Extrait à lire:
La liberté d’entreprendre a été consacrée par le Conseil constitutionnel sur le


fondement de l’article 4 de la Déclaration des droits de l’homme et du
citoyen (Cons. const. 16 janv. 1982, 81-132 DC, Loi de nationalisation). Elle
comprend « non seulement la liberté d’accéder à une profession ou à une
activité économique mais également la liberté dans l’exercice de cette
profession ou de cette activité » (Cons. const. 30 nov. 2012, 2012-285 QPC,
M. Christian S.). Elle implique notamment la liberté de choisir ses
collaborateurs, de licencier, ou de définir la stratégie commerciale de
l’entreprise. Elle profite aux personnes privées et aux entreprises publiques.
À l’instar du critère d’applicabilité du droit de la concurrence, la liberté
d’entreprendre ne peut être invoquée pour les activités hors-marché : par
exemple, le Conseil constitutionnel a jugé ce moyen inopérant à propos des
institutions de retraite supplémentaire ou des régimes d’assurance vieillesse
de sécurité sociale.
:
La liberté d’entreprendre n’est pas absolue : il est loisible au législateur d’y
apporter des limitations « liées à des exigences constitutionnelles ou
justifiées par l’intérêt général, à la condition qu’il n’en résulte pas d’atteintes
disproportionnées au regard de l’objectif poursuivi. »

Au titre des motifs d’intérêt général pouvant justifier les atteintes portées à
la liberté d’entreprendre, il a par exemple été admis que le législateur
encadre le recours au travail dominical afin d’égaliser les conditions de
concurrence entre établissements d’une même taille, ou qu’il supprime les
dispositifs fiscaux d’incitation aux heures supplémentaires en vue de
favoriser le recours à l’emploi.

Les exigences constitutionnelles qui justifient les limitations à la liberté


d’entreprendre sont diverses : le législateur peut, par exemple, limiter la
publicité des produits du tabac ou réserver à une entreprise l’exploitation
des jeux d’argent et de hasard afin d’assurer la protection de la santé
publique. Dernièrement, le Conseil constitutionnel a précisé que l’exercice
de la liberté d’entreprendre devait être concilié avec l’objectif à valeur
constitutionnelle de « protection de l’environnement, patrimoine commun
des êtres humains », qui justifie d’interdire en France l’exportation de
produits phytopharmaceutiques non approuvés par l’Union européenne.

Le contrôle de la proportionnalité des atteintes portées à la liberté


d’entreprendre varie selon que le législateur poursuit un motif d’intérêt
général ou une exigence constitutionnelle : dans le second cas, il se limite
généralement à un contrôle de la disproportion manifeste, mais se renforce
dans la première hypothèse.

Consigne: Recopiez le passage de l'extrait sur la liberté d'entreprendre qui va de « À l’instar du » jusqu'à « de sécurité sociale. », en remplaçant « moyen » par « grief ». Le matériel fourni plus loin n'est pas nécessaire.

Matériel fourni:

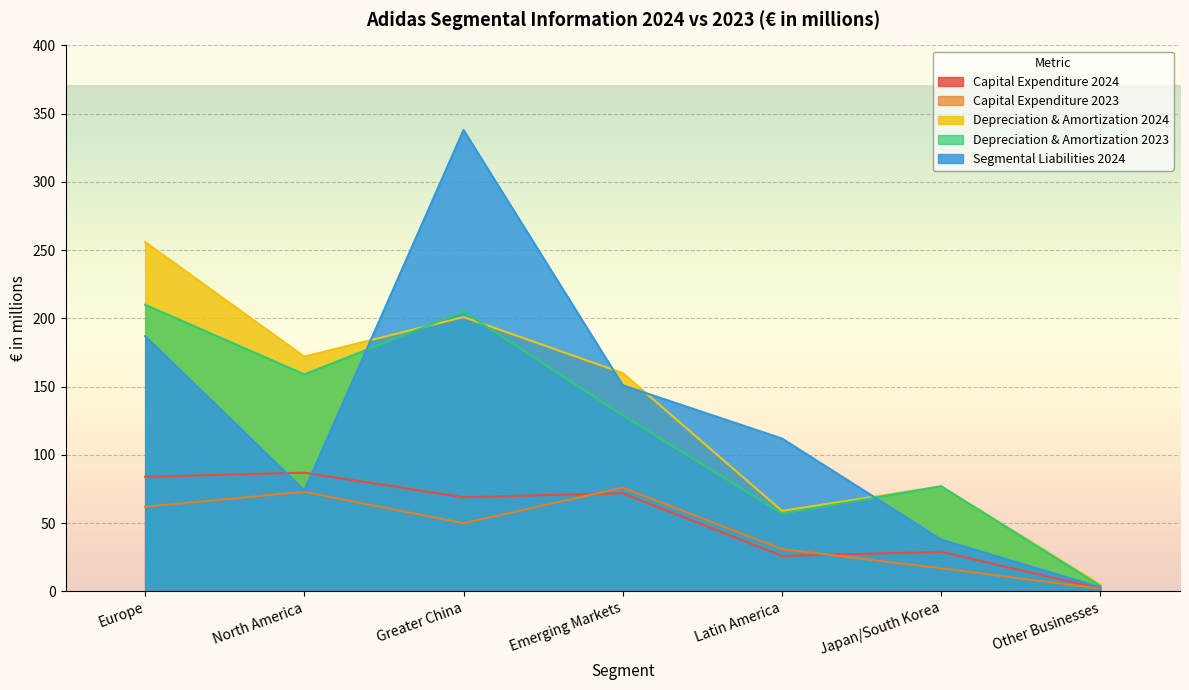

Count the number of categories in the chart.

7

Espace de réponse:
À l’instar du critère d’applicabilité du droit de la concurrence, la liberté
d’entreprendre ne peut être invoquée pour les activités hors-marché : par
exemple, le Conseil constitutionnel a jugé ce grief inopérant à propos des
institutions de retraite supplémentaire ou des régimes d’assurance vieillesse
de sécurité sociale.